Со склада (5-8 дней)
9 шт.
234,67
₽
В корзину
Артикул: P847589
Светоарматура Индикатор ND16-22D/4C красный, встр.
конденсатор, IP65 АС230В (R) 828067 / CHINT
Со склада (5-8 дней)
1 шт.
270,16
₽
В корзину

__EXERCISE PROMPT__. For this exercise, give every entry again exactly as it appears.

__RESULT BELOW__.
Со склада (5-8 дней)
9 шт.
234,67
₽
В корзину
Артикул: P847589
Светоарматура Индикатор ND16-22D/4C красный, встр.
конденсатор, IP65 АС230В (R) 828067 / CHINT
Со склада (5-8 дней)
1 шт.
270,16
₽
В корзину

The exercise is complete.